Febrie menegaskan isu yang beredar di media sosial mengenai kepemilikan kafe tersebut tidak benar.
"Dan sekali lagi dapat saya jelaskan bahwa Jampidsus tidak ada keterkaitan dalam bisnis yang, apa yang telah diberitakan di medsos seperti di Cipete," kata Febrie dalam konferensi pers di Gedung Kejaksaan Agung, Jumat (10/7/2026).
Ia juga meminta semua pihak menghormati proses hukum yang tengah berjalan. Menurutnya, sesama aparat penegak hukum harus saling mendukung agar penyidikan dapat mengungkap fakta secara jelas.
"Sesama rekan penegak hukum tentunya saling mendukung bagaimana ini menjadi terang, menjadi jelas, dan bisa kita jelaskan kepada masyarakat. Untuk terkait pemberitaan-pemberitaan tersebut, makanya kita tunggu, ya, bagaimana nanti proses hasil penyidikannya," ujarnya.
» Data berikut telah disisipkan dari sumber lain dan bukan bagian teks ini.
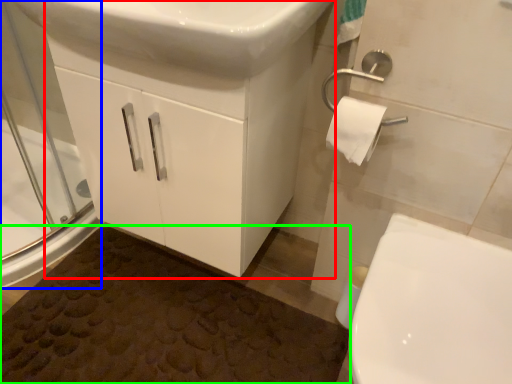
Question: Which object is the closest to the bathroom cabinet (highlighted by a red box)? Choose among these: screen door (highlighted by a blue box) or bath mat (highlighted by a green box).

Choices:
 (A) screen door
 (B) bath mat

Answer: (B)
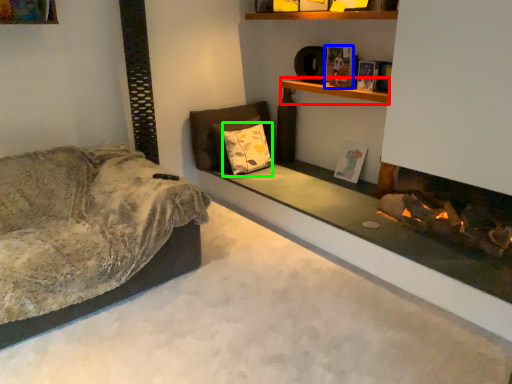
Question: Considering the real-world distances, which object is farthest from shelf (highlighted by a red box)? book (highlighted by a blue box) or pillow (highlighted by a green box)?

Choices:
 (A) book
 (B) pillow

Answer: (B)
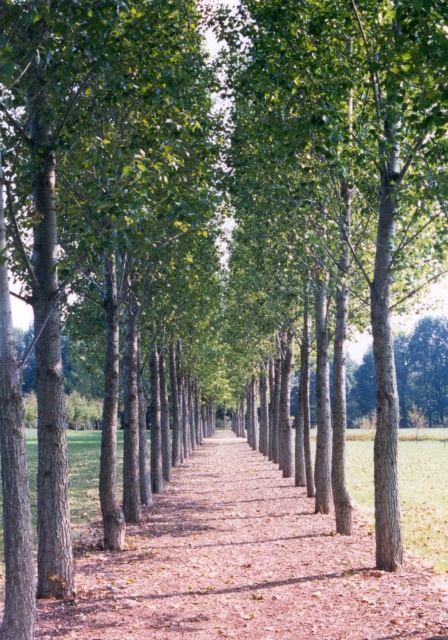
Question: Considering the relative positions of smooth bark tree at center and brown bark path at center in the image provided, where is smooth bark tree at center located with respect to brown bark path at center?

Choices:
 (A) left
 (B) right

Answer: (B)

Question: Which of the following is the closest to the observer?

Choices:
 (A) (284, 72)
 (B) (301, 605)

Answer: (B)

Question: Is smooth bark tree at center to the right of brown bark path at center from the viewer's perspective?

Choices:
 (A) yes
 (B) no

Answer: (A)

Question: Is smooth bark tree at center positioned in front of brown bark path at center?

Choices:
 (A) yes
 (B) no

Answer: (A)

Question: Which point is farther from the camera taking this photo?

Choices:
 (A) (374, 268)
 (B) (199, 614)

Answer: (A)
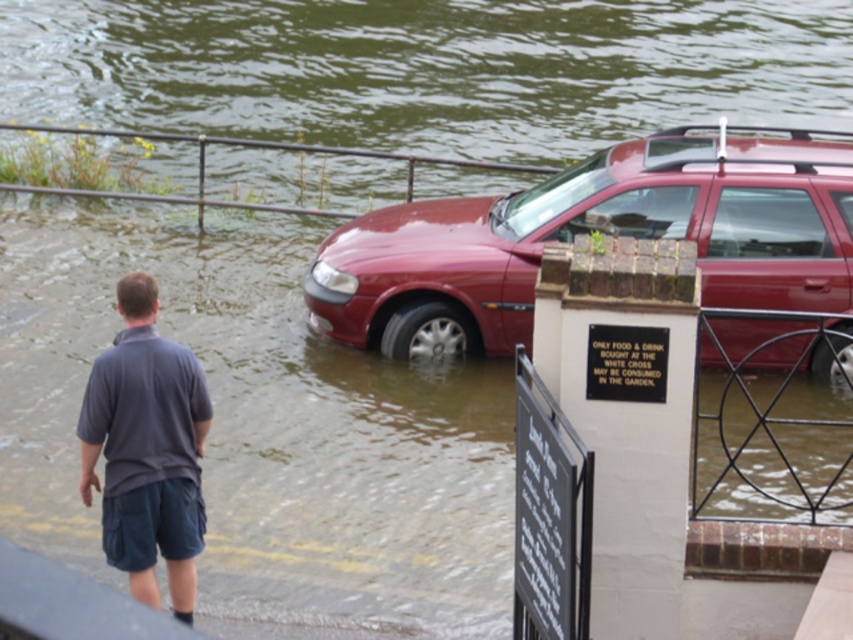
You are a rescue worker assessing the scene. You notice the shiny red car at center and the black stone sign at lower right. Which object would block your view more if you were standing behind them?

The shiny red car at center is larger in size than the black stone sign at lower right, so it would block your view more if you were standing behind them.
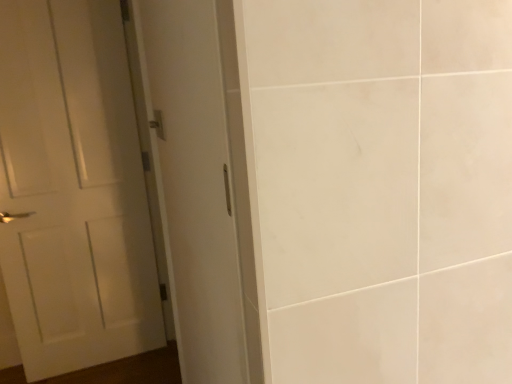
Question: From the image's perspective, does white matte door at left appear lower than metallic silver door handle at upper left?

Choices:
 (A) no
 (B) yes

Answer: (B)

Question: From a real-world perspective, is white matte door at left on top of metallic silver door handle at upper left?

Choices:
 (A) no
 (B) yes

Answer: (A)

Question: Considering the relative positions of white matte door at left and metallic silver door handle at upper left in the image provided, is white matte door at left to the right of metallic silver door handle at upper left from the viewer's perspective?

Choices:
 (A) no
 (B) yes

Answer: (A)

Question: Considering the relative sizes of white matte door at left and metallic silver door handle at upper left in the image provided, is white matte door at left taller than metallic silver door handle at upper left?

Choices:
 (A) yes
 (B) no

Answer: (A)

Question: Does white matte door at left have a lesser width compared to metallic silver door handle at upper left?

Choices:
 (A) yes
 (B) no

Answer: (B)

Question: Is white matte door at left aimed at metallic silver door handle at upper left?

Choices:
 (A) no
 (B) yes

Answer: (B)

Question: Is white glossy door at left taller than white matte door at left?

Choices:
 (A) no
 (B) yes

Answer: (B)

Question: Can you confirm if white glossy door at left is bigger than white matte door at left?

Choices:
 (A) yes
 (B) no

Answer: (A)

Question: Can you confirm if white glossy door at left is positioned to the right of white matte door at left?

Choices:
 (A) no
 (B) yes

Answer: (B)

Question: Is white glossy door at left oriented towards white matte door at left?

Choices:
 (A) no
 (B) yes

Answer: (B)

Question: Does white glossy door at left have a lesser height compared to white matte door at left?

Choices:
 (A) no
 (B) yes

Answer: (A)

Question: Can white matte door at left be found inside white glossy door at left?

Choices:
 (A) no
 (B) yes

Answer: (A)

Question: Is metallic silver door handle at upper left bigger than white matte door at left?

Choices:
 (A) yes
 (B) no

Answer: (B)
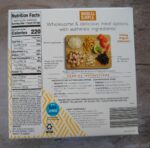
Identify the location of brown cutting board on top right of center package back. (108, 66).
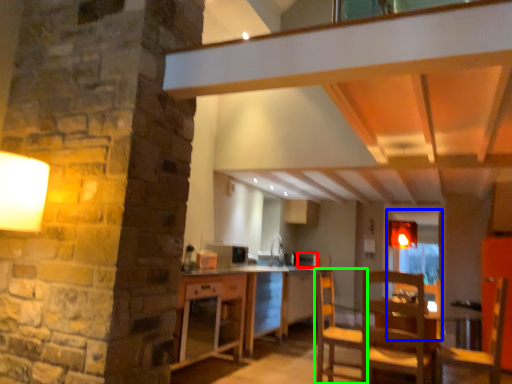
Question: Based on their relative distances, which object is farther from appliance (highlighted by a red box)? Choose from glass door (highlighted by a blue box) and chair (highlighted by a green box).

Choices:
 (A) glass door
 (B) chair

Answer: (B)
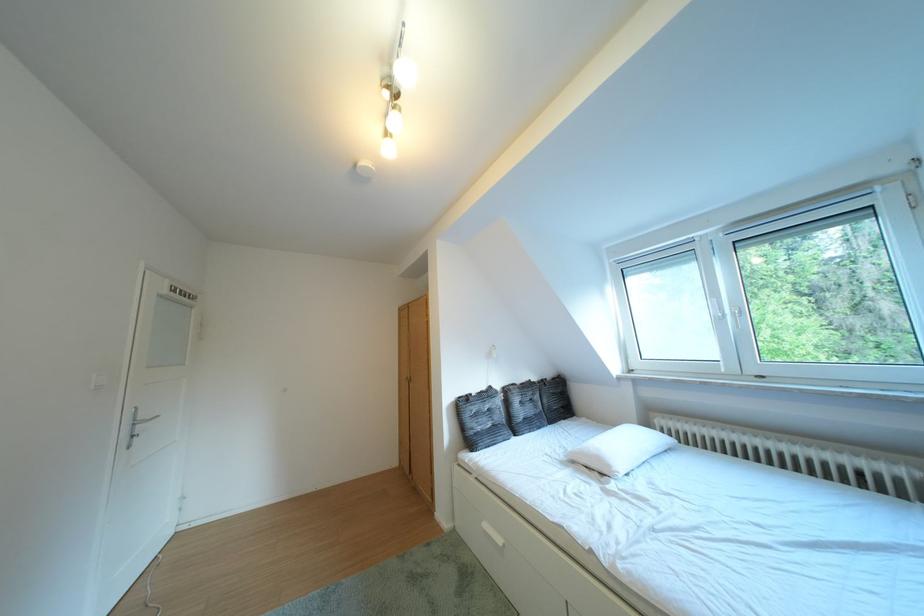
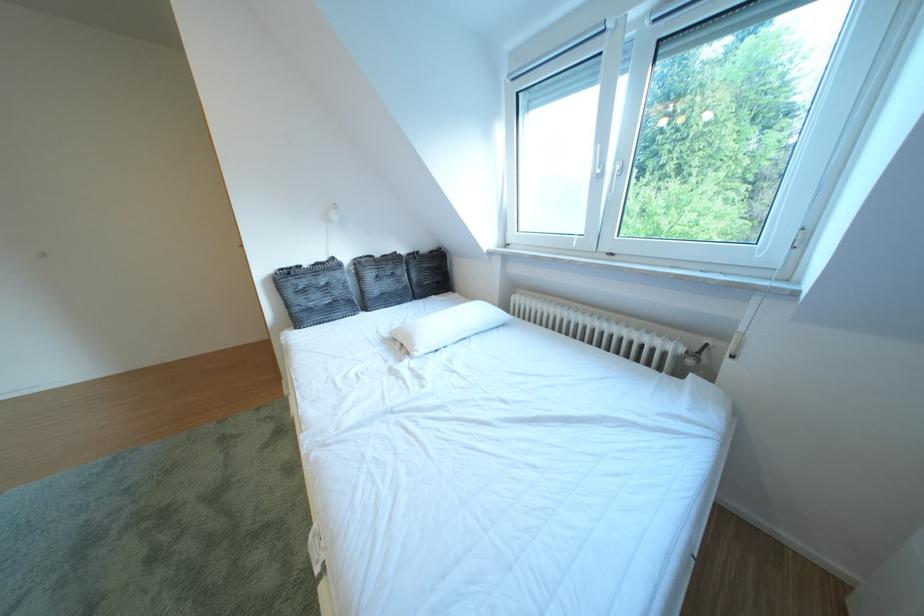
What movement of the cameraman would produce the second image?

The cameraman moved toward right, forward.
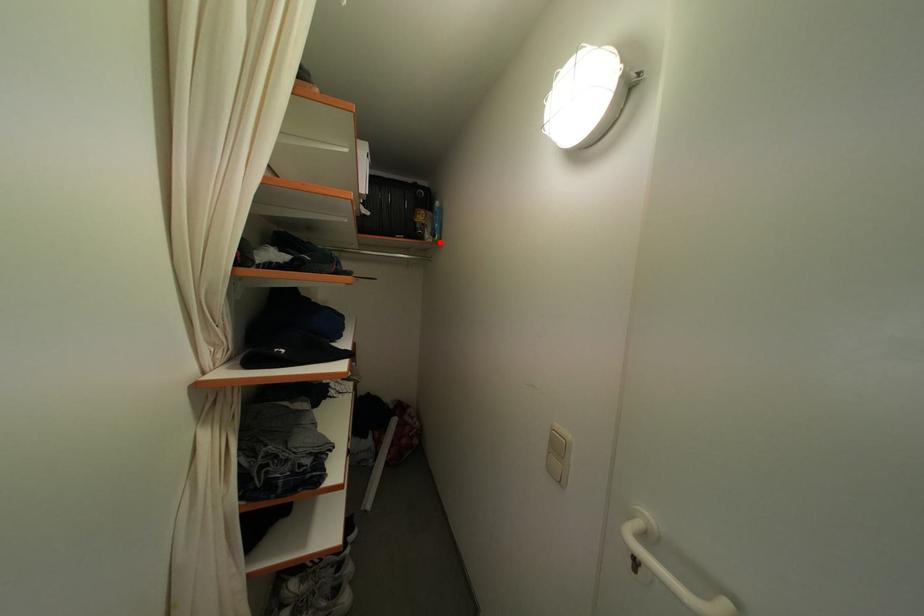
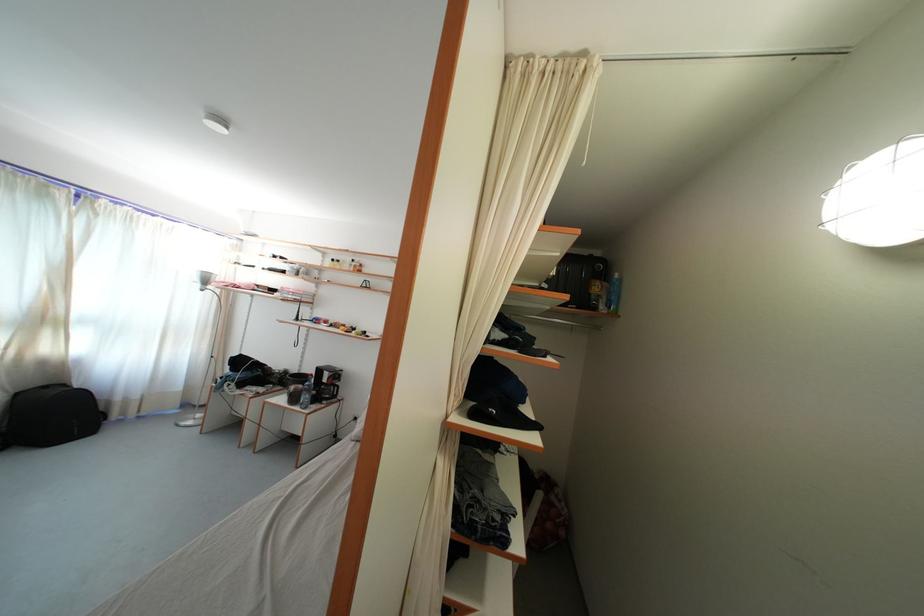
In the second image, find the point that corresponds to the highlighted location in the first image.

(615, 314)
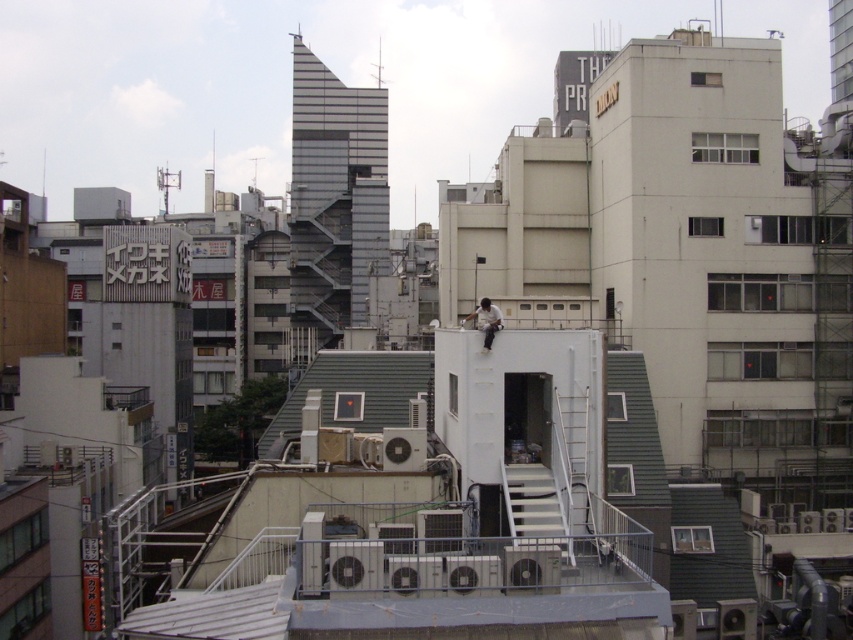
You are a city planner analyzing rooftop spaces. You notice the green matte roof at center and the white matte shirt at center in the image. Which object occupies more area in the scene?

The green matte roof at center is larger in size than the white matte shirt at center, so it occupies more area in the scene.

You are standing on the rooftop and want to move from the green matte roof at center to the white matte shirt at center. Which direction should you move in?

You should move to the right to reach the white matte shirt at center from the green matte roof at center since the green matte roof at center is to the left of the white matte shirt at center.

You are standing on a balcony 20 meters away from the green matte roof at center. Can you safely walk towards it without any obstacles?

Dalam penggeledahan di Kafe de'Clan Signature, penyidik menemukan sebuah brankas berukuran sekitar 2 x 1 meter yang disembunyikan di balik lemari di lantai dua bangunan.
Dari brankas tersebut, polisi menyita sejumlah dokumen dan uang tunai dalam berbagai mata uang, yakni SGD3.000.000, USD889.965, serta Rp259.159.000.
Kabid Humas Polda Metro Jaya Kombes Budi Hermanto sebelumnya mengatakan lantai dua kafe tersebut telah disegel untuk kepentingan penyidikan.
"Di lantai 2 itu berupa kantor, itu yang kami lakukan status quo dalam proses penyidikan dugaan korupsi," kata Budi.
Sebelumnya, Kakortastipidkor Polri Irjen Totok Suharyanto menjelaskan penggeledahan dilakukan dalam rangka penyidikan tiga perkara, yakni dugaan korupsi dan TPPU terkait pengadaan batu bara PLN, perkara Asabri periode 2020–2025, serta dugaan korupsi dalam penyelesaian utang PT CBS kepada PT KNI. Hingga kini, proses penyidikan terhadap kasus tersebut masih terus berlangsung.